Derivatives: Funding rates have recently turned negative or stayed at low levels. This is a historically common “potential bottom signal after extreme bearishness.” Prolonged negative funding rates indicate that leveraged longs are being flushed out and shorts are crowded, which can trigger a short squeeze and cause a price rebound.
Spot trading volume: Weekend trading volume has increased moderately, supporting the rebound.
Summary: Capital has the characteristics of “repair after a shakeout.” Negative funding rates favor a short-term rebound, but sustained ETF outflows will suppress upside potential.
Technical:
Let’s check whether the analysis I gave you yesterday is unfolding exactly as we expected.
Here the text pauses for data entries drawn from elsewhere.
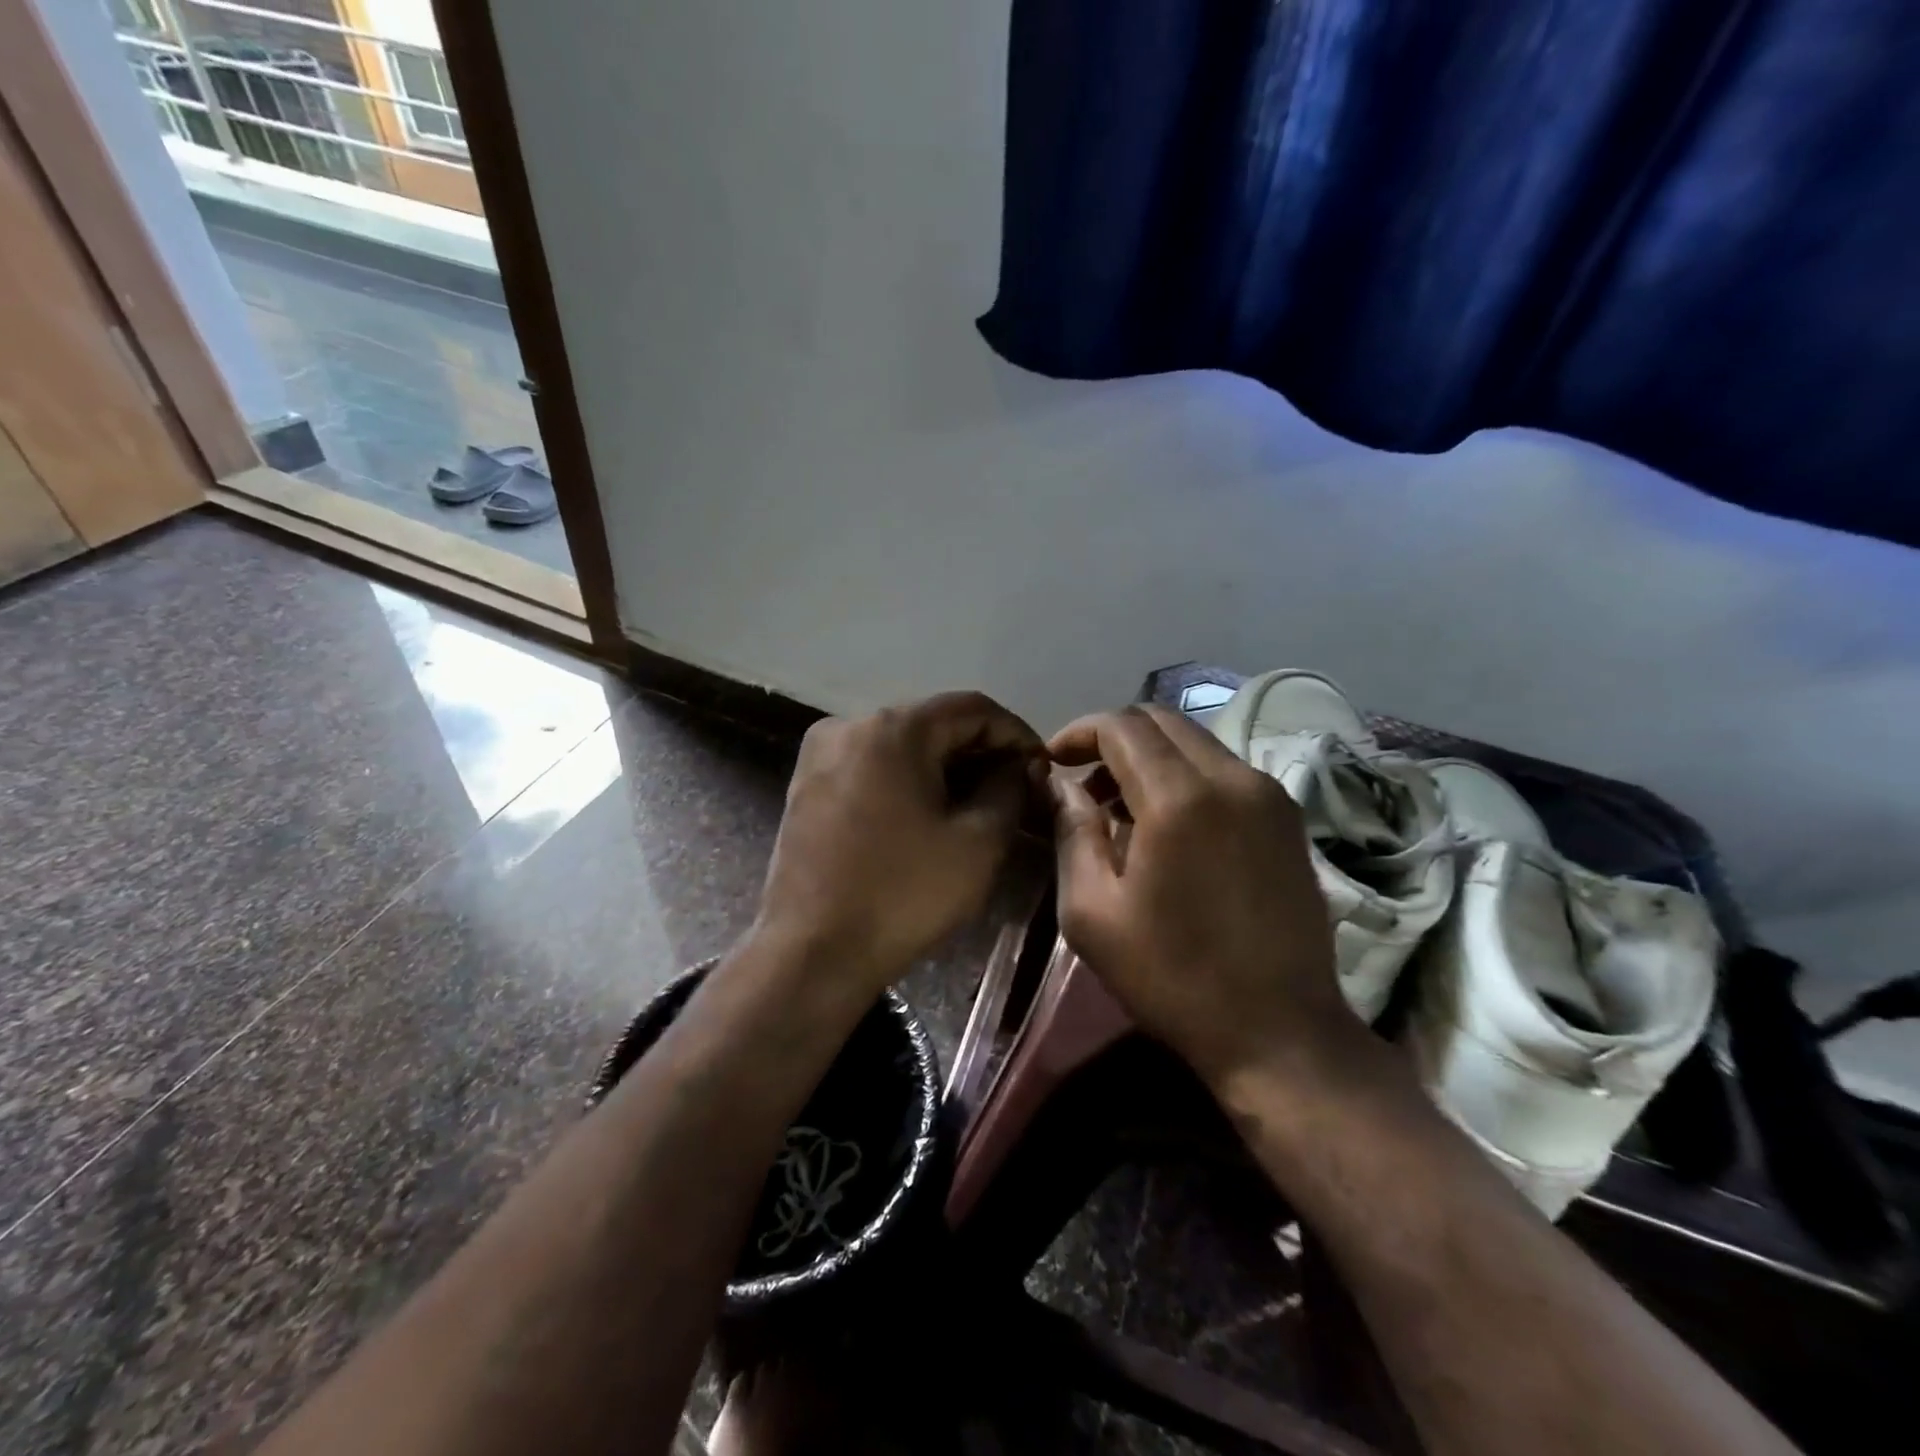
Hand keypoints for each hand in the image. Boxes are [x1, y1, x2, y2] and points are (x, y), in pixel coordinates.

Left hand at [754, 692, 1045, 996]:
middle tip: (1015, 788)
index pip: (971, 708)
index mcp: (893, 729)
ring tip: (978, 802)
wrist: (812, 953)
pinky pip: (871, 765)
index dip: (1014, 732)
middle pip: (932, 722)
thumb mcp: (979, 842)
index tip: (1040, 767)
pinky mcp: (806, 784)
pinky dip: (907, 779)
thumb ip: (1009, 788)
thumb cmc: (904, 895)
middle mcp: (849, 725)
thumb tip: (1018, 766)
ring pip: (900, 744)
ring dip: (944, 766)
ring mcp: (820, 754)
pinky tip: (929, 812)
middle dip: (979, 751)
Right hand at [1049, 705, 1351, 1085]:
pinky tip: (1168, 824)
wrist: (1280, 1030)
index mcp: (1179, 798)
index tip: (1052, 762)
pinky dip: (1185, 775)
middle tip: (1083, 781)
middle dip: (1113, 737)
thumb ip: (1071, 832)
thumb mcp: (1093, 912)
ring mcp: (1268, 793)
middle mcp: (1231, 778)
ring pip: (1195, 742)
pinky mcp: (1288, 816)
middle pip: (1161, 720)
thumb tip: (1060, 784)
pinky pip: (1224, 769)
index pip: (1121, 725)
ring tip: (1120, 807)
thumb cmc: (1173, 976)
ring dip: (1150, 756)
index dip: (1078, 732)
I said the price would trade in a range around 76,400 to 77,700. Yesterday, it repeatedly poked downward to 76,400 but didn’t break below to the downside, so currently it’s still moving within this range.
What you should pay attention to next is the order book at the daily level. At the daily level, you should watch whether the MACD slow line will break below the zero line. This rally is mainly being driven by news. The four-hour chart has already encountered the corresponding resistance as well. Overall, if 77,700 is not broken, pay attention to downside risk—downside movement will likely range between 73,800 and 75,500.